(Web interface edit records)
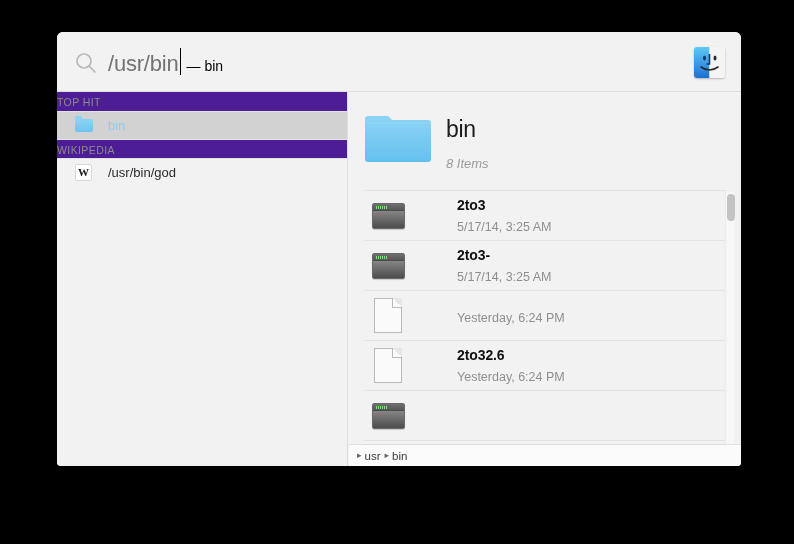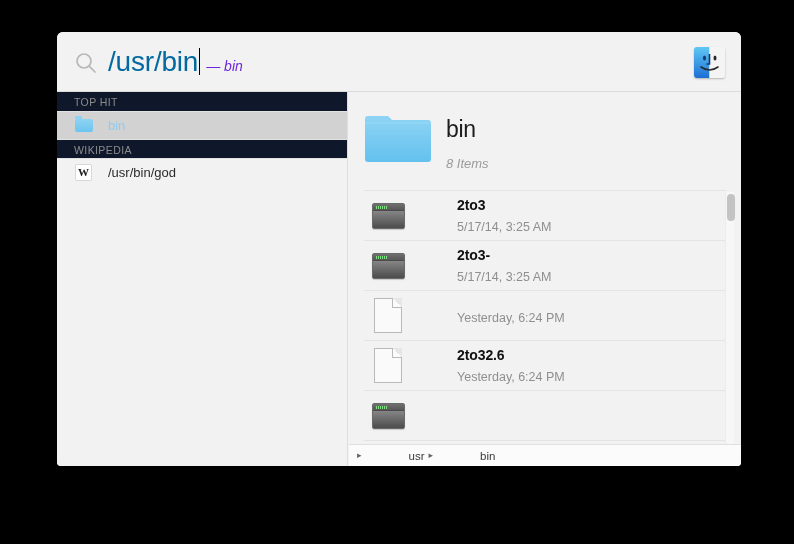--- a/index.html
+++ b/index.html
@@ -53,41 +53,40 @@
   #search-text-wrap {
     position: absolute;
     left: 51px;
     top: 12px;
     height: 38px;
     display: flex;
     align-items: baseline;
     white-space: nowrap;
   }
   #search-query {
-    font-size: 28px;
-    color: #0369a1;
+    font-size: 22px;
+    color: #737373;
     font-weight: 400;
     letter-spacing: -0.2px;
     line-height: 34px;
   }
   #text-cursor {
     display: inline-block;
     width: 1px;
     height: 27px;
     background: #000;
     margin-left: 1px;
     position: relative;
     top: 4px;
   }
   #search-suffix {
     font-size: 14px;
-    color: #6d28d9;
+    color: #000000;
     margin-left: 6px;
     line-height: 20px;
-    font-style: italic;
   }
 
   #finder-icon {
     position: absolute;
     right: 16px;
     top: 15px;
     width: 31px;
     height: 31px;
     border-radius: 3px;
     overflow: hidden;
@@ -110,25 +109,24 @@
     left: 0; top: 0;
     width: 291px;
     height: 374px;
     background: #f2f2f2;
     border-right: 1px solid #dedede;
   }
 
   .section-header {
     height: 20px;
     line-height: 20px;
-    padding-left: 17px;
     font-size: 10.5px;
     color: #8c8c8c;
     letter-spacing: 0.4px;
-    background: #0f172a;
+    background: #4c1d95;
     border-top: 1px solid #e2e2e2;
     border-bottom: 1px solid #e2e2e2;
   }
   .section-header:first-child { border-top: none; }
 
   .result-row {
     height: 27px;
     display: flex;
     align-items: center;
     padding-left: 17px;
@@ -356,21 +354,21 @@
     padding-left: 8px;
     font-size: 11.5px;
     color: #3a3a3a;
   }
   .crumb-arrow {
     color: #666;
     font-size: 9px;
     margin-right: 3px;
     line-height: 1;
   }
-  .crumb { margin-right: 4px; margin-left: 44px; }
+  .crumb { margin-right: 4px; }
 </style>
 </head>
 <body>
 
 <div id="screen">
 
   <div id="spotlight-window">
 
     <div id="search-bar">
 

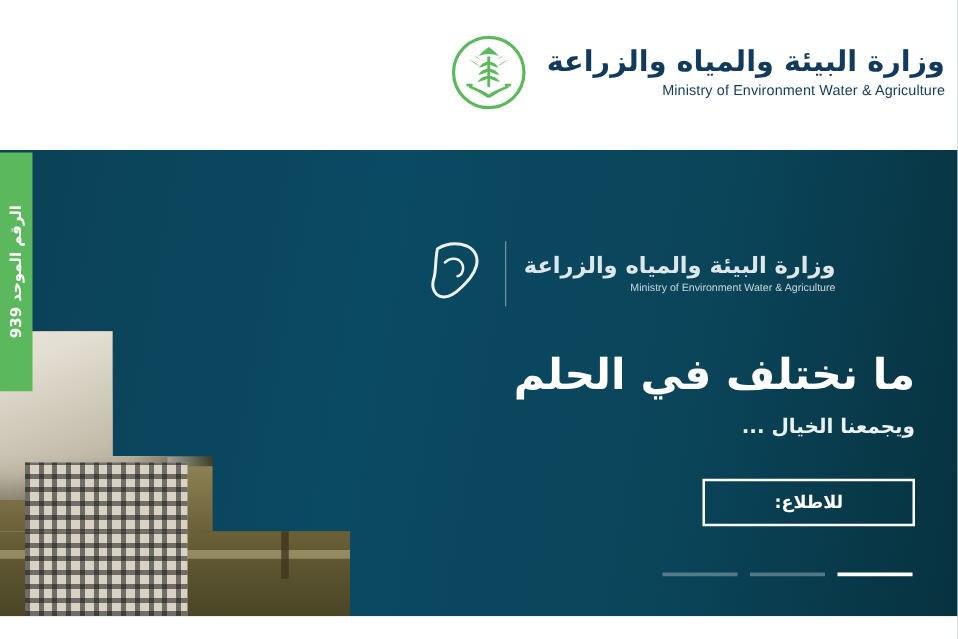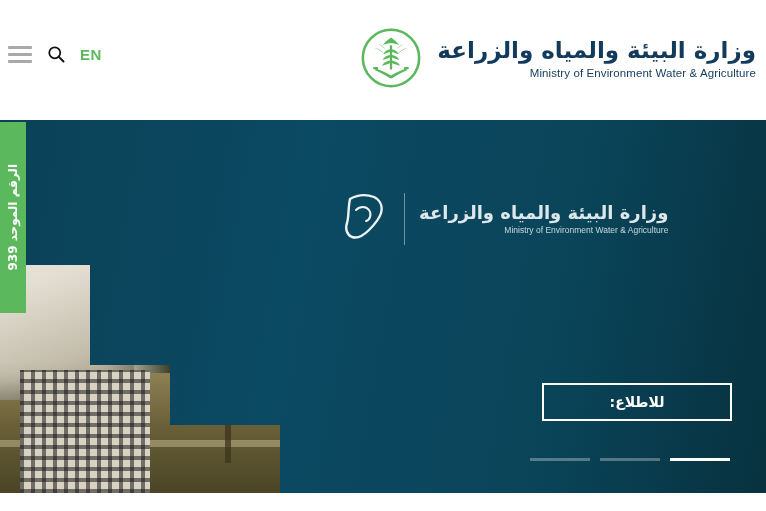--- a/index.html
+++ b/index.html
@@ -124,21 +124,21 @@
   }
   .hero-title{
     color:#ffffff; font-size:34px; font-weight:bold; line-height:1.2;
     white-space:nowrap;
   }
   .hero-sub{
     color:#e9f1f3; font-size:16px; font-weight:bold; margin-top:10px;
     white-space:nowrap;
   }
   .hero-cta{
-    position:absolute; right:34px; top:263px; width:190px; height:38px;
+    position:absolute; right:34px; top:263px; width:170px; height:38px;
     border:2px solid #ffffff; background:transparent; color:#ffffff;
     font-size:14px; font-weight:bold; cursor:pointer; direction:rtl;
     display:flex; align-items:center; justify-content:center;
     font-family:"DejaVu Sans","Liberation Sans",sans-serif; z-index:10;
   }
 
   
   .dots{
     position:absolute; right:36px; bottom:32px; display:flex; gap:10px;
     flex-direction:row-reverse; z-index:10;
@@ -150,34 +150,20 @@
     position:absolute; left:0; top:493px; width:766px; height:18px; background:#ffffff;
   }
 </style>
 </head>
 <body>
 
 <div id="page">
 
   <div class="header">
 
-    <div class="hdr-left">
-      <div class="hamburger">
-        <span></span>
-        <span></span>
-        <span></span>
-      </div>
-
-      <svg class="search-icon" viewBox="0 0 24 24">
-        <circle cx="10.5" cy="10.5" r="6.6" fill="none" stroke="#111" stroke-width="2.1"></circle>
-        <line x1="15.4" y1="15.4" x2="21" y2="21" stroke="#111" stroke-width="2.4" stroke-linecap="round"></line>
-      </svg>
-
-      <div class="lang-btn">EN</div>
-    </div>
 
     <div class="hdr-right">
       <div class="brand-text">
         <div class="brand-ar">وزارة البيئة والمياه والزراعة</div>
         <div class="brand-en">Ministry of Environment Water &amp; Agriculture</div>
       </div>
       <svg class="logo-emblem" viewBox="0 0 100 100">
         <circle cx="50" cy="50" r="44" fill="none" stroke="#5cb85c" stroke-width="4"></circle>
         <g fill="#5cb85c">
           <path d="M50 18 C44 22 40 26 37 30 C41 28 46 27 50 27 C54 27 59 28 63 30 C60 26 56 22 50 18 Z"></path>
@@ -258,20 +244,24 @@
       </div>
       <div class="wm-divider"></div>
       <div class="wm-nd">
         <svg width="54" height="58" viewBox="0 0 54 58">
           <path d="M14 9 C21 5 30 4 38 7 C44 10 47 16 45 23 C43 30 38 35 33 40 C28 45 22 49 16 47 C11 45 9 39 11 33 C13 27 12 18 14 9 Z" fill="none" stroke="#ffffff" stroke-width="2.4" stroke-linejoin="round"></path>
           <path d="M20 20 C24 16 30 16 33 20 C36 24 34 30 30 31" fill="none" stroke="#ffffff" stroke-width="2" stroke-linecap="round"></path>
         </svg>
       </div>
     </div>
 
+    <div class="hero-copy">
+      <div class="hero-title">ما نختلف في الحلم</div>
+      <div class="hero-sub">ويجمعنا الخيال ...</div>
+    </div>
 
     <div class="hero-cta">للاطلاع:</div>
 
     <div class="dots">
       <div class="dot active"></div>
       <div class="dot"></div>
       <div class="dot"></div>
     </div>
   </div>
 

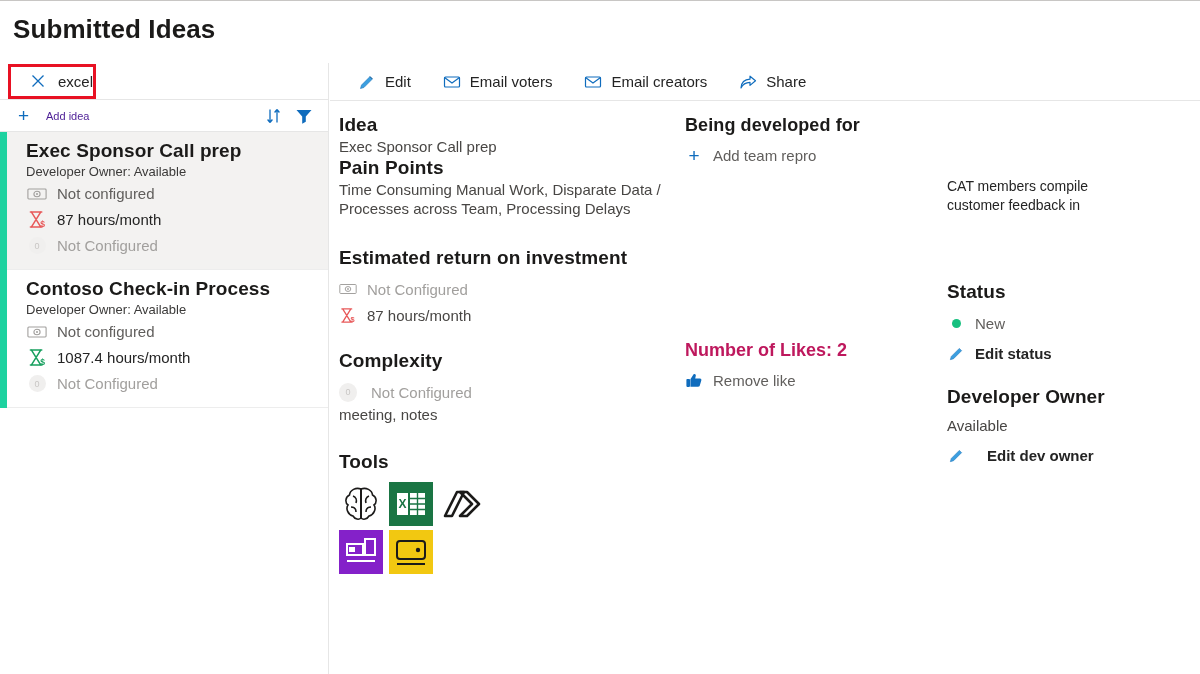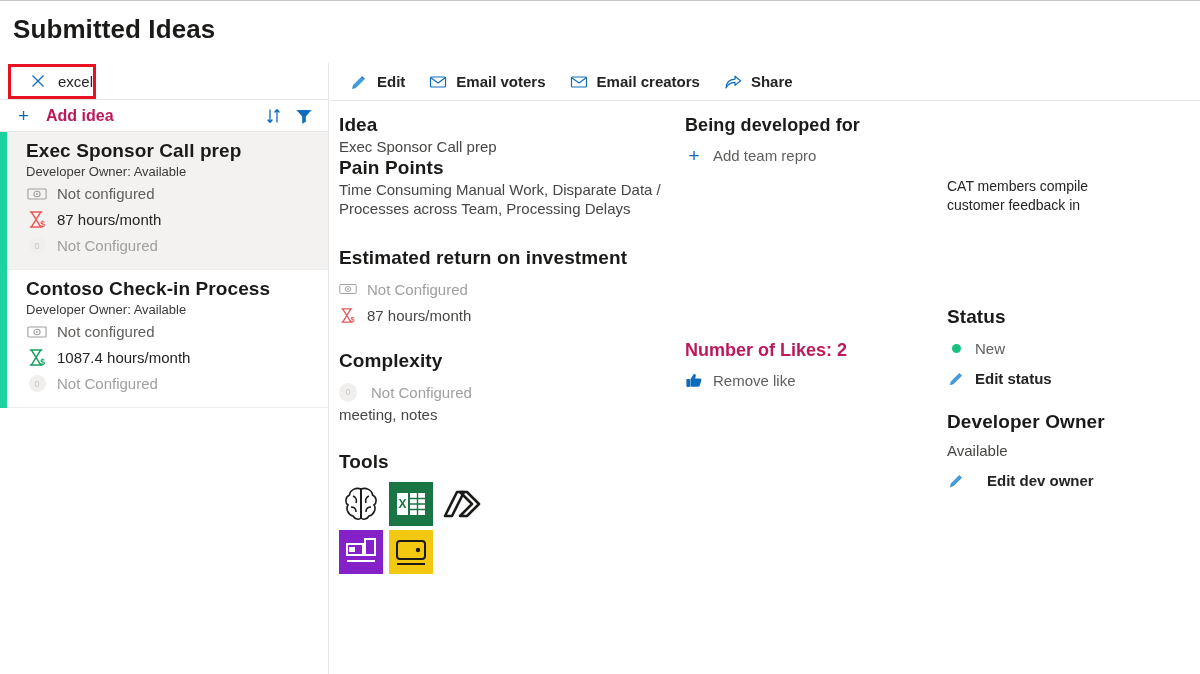--- a/index.html
+++ b/index.html
@@ -45,21 +45,21 @@
   }
   .clear-x { width: 16px; height: 16px; margin-right: 12px; flex: 0 0 auto; }
   .search-text { font-size: 15px; color: #242424; line-height: 1; }
 
   .addrow {
     position: relative; height: 32px;
     border-bottom: 1px solid #e6e6e6;
     display: flex; align-items: center; padding: 0 14px 0 18px;
   }
   .plus-ico { color:#0f6cbd; font-size:19px; line-height:1; width:16px; margin-right:12px; font-weight:400; }
-  .addrow .label { font-size: 16px; color: #be185d; font-weight: bold; }
+  .addrow .label { font-size: 11px; color: #4c1d95; }
   .addrow .spacer { flex: 1 1 auto; }
   .tool-ico { width: 20px; height: 20px; margin-left: 10px; }
 
   
   .idea-card {
     position: relative;
     padding: 8px 10px 10px 26px;
     border-bottom: 1px solid #ededed;
     background: #fff;
   }
@@ -82,21 +82,21 @@
     width: 17px; height: 17px; border-radius: 50%;
     background: #f0efee; color: #c8c6c4;
     font-size: 9px; display:flex; align-items:center; justify-content:center;
   }
 
   
   .main { position: absolute; top: 63px; left: 330px; width: 870px; height: 611px; background:#fff; }
 
   .cmdbar {
     height: 38px; border-bottom: 1px solid #e6e6e6;
-    display: flex; align-items: center; padding-left: 8px; gap: 0; font-weight: bold;
+    display: flex; align-items: center; padding-left: 16px; gap: 8px;
   }
   .cmd {
     display: flex; align-items: center; height: 38px;
     padding: 0 12px; cursor: default;
   }
   .cmd .ci { width: 18px; height: 18px; margin-right: 9px; flex:0 0 auto; }
   .cmd .cl { font-size: 15px; color: #242424; white-space: nowrap; }
 
   .content { position: relative; width: 870px; height: 572px; }
 
@@ -387,21 +387,21 @@
               <rect x="1.4" y="7" width="3.6" height="7.9" rx=".8" fill="#0f6cbd"></rect>
             </svg>
           </span>
           <span class="lt">Remove like</span>
         </div>
       </div>
 
       <div class="col col-c">
         <p class="body tiny" style="margin-top:76px;width:190px">CAT members compile customer feedback in</p>
 
-        <h3 class="sec" style="margin-top:91px">Status</h3>
+        <h3 class="sec" style="margin-top:66px">Status</h3>
         <div class="linkrow" style="margin-top:7px">
           <span class="li">
             <span class="dot-green"></span>
           </span>
           <span class="lt">New</span>
         </div>
         <div class="linkrow" style="margin-top:4px">
           <span class="li">
             <svg viewBox="0 0 18 18" width="17" height="17">
               <path d="M2.5 15.5 l1 -3.4 L12 3.6 l2.4 2.4 l-8.5 8.5 z" fill="#3b9fe0" stroke="#2f7fc0" stroke-width=".7"></path>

**Work task**
Copy exactly, without pictures, the lines above from the one with "flex-direction:row-reverse; z-index:10;" down to the one with "16px; height: 16px;", inclusive.

**Response to this task**
     flex-direction:row-reverse; z-index:10;
@@ -150,34 +150,20 @@
     position:absolute; left:0; top:493px; width:766px; height:18px; background:#ffffff;
   }
 </style>
 </head>
 <body>
 
 <div id="page">
 
   <div class="header">
 
-    <div class="hdr-left">
-      <div class="hamburger">
-        <span></span>
-        <span></span>
-        <span></span>
-      </div>
-
-      <svg class="search-icon" viewBox="0 0 24 24">
-        <circle cx="10.5" cy="10.5" r="6.6" fill="none" stroke="#111" stroke-width="2.1"></circle>
-        <line x1="15.4" y1="15.4" x2="21" y2="21" stroke="#111" stroke-width="2.4" stroke-linecap="round"></line>
-      </svg>
-
-      <div class="lang-btn">EN</div>
-    </div>
 
     <div class="hdr-right">
       <div class="brand-text">
         <div class="brand-ar">وزارة البيئة والمياه والزراعة</div>
         <div class="brand-en">Ministry of Environment Water &amp; Agriculture</div>
       </div>
       <svg class="logo-emblem" viewBox="0 0 100 100">
         <circle cx="50" cy="50" r="44" fill="none" stroke="#5cb85c" stroke-width="4"></circle>
         <g fill="#5cb85c">
           <path d="M50 18 C44 22 40 26 37 30 C41 28 46 27 50 27 C54 27 59 28 63 30 C60 26 56 22 50 18 Z"></path>
@@ -258,20 +244,24 @@
       </div>
       <div class="wm-divider"></div>
       <div class="wm-nd">
         <svg width="54" height="58" viewBox="0 0 54 58">
           <path d="M14 9 C21 5 30 4 38 7 C44 10 47 16 45 23 C43 30 38 35 33 40 C28 45 22 49 16 47 C11 45 9 39 11 33 C13 27 12 18 14 9 Z" fill="none" stroke="#ffffff" stroke-width="2.4" stroke-linejoin="round"></path>
           <path d="M20 20 C24 16 30 16 33 20 C36 24 34 30 30 31" fill="none" stroke="#ffffff" stroke-width="2" stroke-linecap="round"></path>
         </svg>
       </div>
     </div>
 
+    <div class="hero-copy">
+      <div class="hero-title">ما نختلف في الحلم</div>
+      <div class="hero-sub">ويجمعنا الخيال ...</div>
+    </div>
 
     <div class="hero-cta">للاطلاع:</div>
 
     <div class="dots">
       <div class="dot active"></div>
       <div class="dot"></div>
       <div class="dot"></div>
     </div>
   </div>
 

--- a/index.html
+++ b/index.html
@@ -45,21 +45,21 @@
   }
   .clear-x { width: 16px; height: 16px; margin-right: 12px; flex: 0 0 auto; }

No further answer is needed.